- **WORK INSTRUCTION**
Whichever lines of the material contain "with", copy each of them.

DATASET EXCERPTS: Begin

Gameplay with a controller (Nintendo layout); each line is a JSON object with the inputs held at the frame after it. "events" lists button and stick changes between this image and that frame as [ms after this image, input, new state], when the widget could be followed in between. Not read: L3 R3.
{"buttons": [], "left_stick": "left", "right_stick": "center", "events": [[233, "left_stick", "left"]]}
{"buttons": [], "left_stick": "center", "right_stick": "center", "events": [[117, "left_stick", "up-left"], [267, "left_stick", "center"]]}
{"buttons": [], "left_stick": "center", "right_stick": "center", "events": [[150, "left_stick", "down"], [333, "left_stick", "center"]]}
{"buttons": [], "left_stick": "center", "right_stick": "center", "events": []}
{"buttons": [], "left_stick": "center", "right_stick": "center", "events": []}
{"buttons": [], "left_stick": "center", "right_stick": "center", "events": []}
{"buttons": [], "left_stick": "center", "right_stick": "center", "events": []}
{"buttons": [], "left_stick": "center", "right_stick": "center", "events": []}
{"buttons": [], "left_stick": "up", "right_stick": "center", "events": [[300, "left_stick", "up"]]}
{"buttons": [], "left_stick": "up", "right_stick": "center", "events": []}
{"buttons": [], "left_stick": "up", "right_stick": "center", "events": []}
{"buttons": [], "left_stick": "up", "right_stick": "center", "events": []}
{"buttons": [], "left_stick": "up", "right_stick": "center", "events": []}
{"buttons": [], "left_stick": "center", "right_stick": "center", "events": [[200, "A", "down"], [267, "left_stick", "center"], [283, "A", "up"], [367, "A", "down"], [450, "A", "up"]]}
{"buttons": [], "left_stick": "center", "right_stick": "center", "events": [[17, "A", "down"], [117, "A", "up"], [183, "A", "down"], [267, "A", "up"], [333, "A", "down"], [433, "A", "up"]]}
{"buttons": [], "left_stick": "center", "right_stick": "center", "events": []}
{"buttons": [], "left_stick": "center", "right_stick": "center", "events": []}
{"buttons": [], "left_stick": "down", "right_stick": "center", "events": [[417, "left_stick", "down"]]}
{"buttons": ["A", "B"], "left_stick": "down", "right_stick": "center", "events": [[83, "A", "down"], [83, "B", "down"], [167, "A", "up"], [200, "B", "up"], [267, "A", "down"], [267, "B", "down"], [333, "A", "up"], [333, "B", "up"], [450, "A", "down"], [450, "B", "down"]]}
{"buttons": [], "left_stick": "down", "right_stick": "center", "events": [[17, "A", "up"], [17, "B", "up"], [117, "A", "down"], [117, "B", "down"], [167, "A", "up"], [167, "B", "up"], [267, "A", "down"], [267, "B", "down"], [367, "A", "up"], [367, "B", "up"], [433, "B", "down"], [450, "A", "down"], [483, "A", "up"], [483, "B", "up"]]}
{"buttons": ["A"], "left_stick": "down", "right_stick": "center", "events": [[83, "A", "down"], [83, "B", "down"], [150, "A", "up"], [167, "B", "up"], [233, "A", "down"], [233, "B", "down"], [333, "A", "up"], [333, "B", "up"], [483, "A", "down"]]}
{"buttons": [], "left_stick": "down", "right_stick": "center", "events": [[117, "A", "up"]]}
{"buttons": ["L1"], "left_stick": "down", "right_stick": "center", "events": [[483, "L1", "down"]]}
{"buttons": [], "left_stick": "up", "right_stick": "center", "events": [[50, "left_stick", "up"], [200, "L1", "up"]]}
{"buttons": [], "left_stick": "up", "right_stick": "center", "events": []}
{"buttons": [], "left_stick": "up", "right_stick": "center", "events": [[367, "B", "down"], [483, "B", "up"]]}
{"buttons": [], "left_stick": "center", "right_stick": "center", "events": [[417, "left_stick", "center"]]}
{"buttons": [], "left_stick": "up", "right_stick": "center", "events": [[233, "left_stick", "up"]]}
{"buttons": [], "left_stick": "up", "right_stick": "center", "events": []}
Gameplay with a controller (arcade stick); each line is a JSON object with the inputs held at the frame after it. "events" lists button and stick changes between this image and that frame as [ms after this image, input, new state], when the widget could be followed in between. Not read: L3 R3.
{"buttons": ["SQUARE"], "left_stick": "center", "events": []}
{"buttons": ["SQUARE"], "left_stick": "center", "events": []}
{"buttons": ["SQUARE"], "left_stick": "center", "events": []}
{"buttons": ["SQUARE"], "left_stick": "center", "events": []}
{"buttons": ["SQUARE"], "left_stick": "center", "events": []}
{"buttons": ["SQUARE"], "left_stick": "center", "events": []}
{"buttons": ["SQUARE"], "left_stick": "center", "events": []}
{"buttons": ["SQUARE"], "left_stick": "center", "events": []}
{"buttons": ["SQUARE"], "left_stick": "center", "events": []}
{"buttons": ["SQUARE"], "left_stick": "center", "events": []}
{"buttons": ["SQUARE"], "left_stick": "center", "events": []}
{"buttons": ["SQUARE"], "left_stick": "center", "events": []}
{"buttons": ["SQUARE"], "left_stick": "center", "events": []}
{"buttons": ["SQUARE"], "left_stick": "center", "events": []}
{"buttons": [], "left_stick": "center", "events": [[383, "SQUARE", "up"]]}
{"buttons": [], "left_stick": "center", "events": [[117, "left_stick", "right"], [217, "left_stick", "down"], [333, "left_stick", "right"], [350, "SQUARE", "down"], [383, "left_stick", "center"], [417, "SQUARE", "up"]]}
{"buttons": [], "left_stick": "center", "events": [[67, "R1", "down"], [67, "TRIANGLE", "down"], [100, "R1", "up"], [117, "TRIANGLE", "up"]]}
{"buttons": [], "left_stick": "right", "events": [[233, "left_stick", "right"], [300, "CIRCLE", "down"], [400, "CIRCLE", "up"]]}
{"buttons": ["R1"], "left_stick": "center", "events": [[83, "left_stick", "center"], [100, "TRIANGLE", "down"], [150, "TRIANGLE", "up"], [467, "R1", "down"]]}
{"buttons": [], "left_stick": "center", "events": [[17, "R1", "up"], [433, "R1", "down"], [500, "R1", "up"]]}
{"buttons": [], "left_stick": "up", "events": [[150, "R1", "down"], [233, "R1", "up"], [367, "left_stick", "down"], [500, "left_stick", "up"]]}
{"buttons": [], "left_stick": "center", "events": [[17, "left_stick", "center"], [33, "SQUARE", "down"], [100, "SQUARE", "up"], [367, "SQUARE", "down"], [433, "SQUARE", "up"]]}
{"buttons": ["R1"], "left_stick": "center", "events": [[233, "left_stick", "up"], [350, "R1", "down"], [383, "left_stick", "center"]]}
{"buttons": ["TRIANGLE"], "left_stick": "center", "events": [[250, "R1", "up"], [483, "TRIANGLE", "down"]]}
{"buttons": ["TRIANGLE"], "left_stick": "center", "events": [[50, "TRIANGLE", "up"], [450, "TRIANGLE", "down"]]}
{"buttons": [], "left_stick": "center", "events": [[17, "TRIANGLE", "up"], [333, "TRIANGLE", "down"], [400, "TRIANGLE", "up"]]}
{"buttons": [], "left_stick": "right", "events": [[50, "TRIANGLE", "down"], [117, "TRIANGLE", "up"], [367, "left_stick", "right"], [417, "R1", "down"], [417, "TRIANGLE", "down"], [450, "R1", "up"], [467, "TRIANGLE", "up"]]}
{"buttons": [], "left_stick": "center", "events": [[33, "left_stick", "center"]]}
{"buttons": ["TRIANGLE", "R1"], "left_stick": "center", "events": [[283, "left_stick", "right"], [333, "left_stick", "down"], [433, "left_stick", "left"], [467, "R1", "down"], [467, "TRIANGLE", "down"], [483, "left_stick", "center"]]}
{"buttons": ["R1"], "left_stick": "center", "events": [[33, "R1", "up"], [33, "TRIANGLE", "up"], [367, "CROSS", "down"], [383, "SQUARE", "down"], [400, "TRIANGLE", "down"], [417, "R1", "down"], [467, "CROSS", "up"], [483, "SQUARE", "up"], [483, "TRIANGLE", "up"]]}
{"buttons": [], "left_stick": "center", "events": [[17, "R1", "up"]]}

DATASET EXCERPTS: End

- **SOLVED PROBLEM**
Gameplay with a controller (Nintendo layout); each line is a JSON object with the inputs held at the frame after it. "events" lists button and stick changes between this image and that frame as [ms after this image, input, new state], when the widget could be followed in between. Not read: L3 R3.
Gameplay with a controller (arcade stick); each line is a JSON object with the inputs held at the frame after it. "events" lists button and stick changes between this image and that frame as [ms after this image, input, new state], when the widget could be followed in between. Not read: L3 R3.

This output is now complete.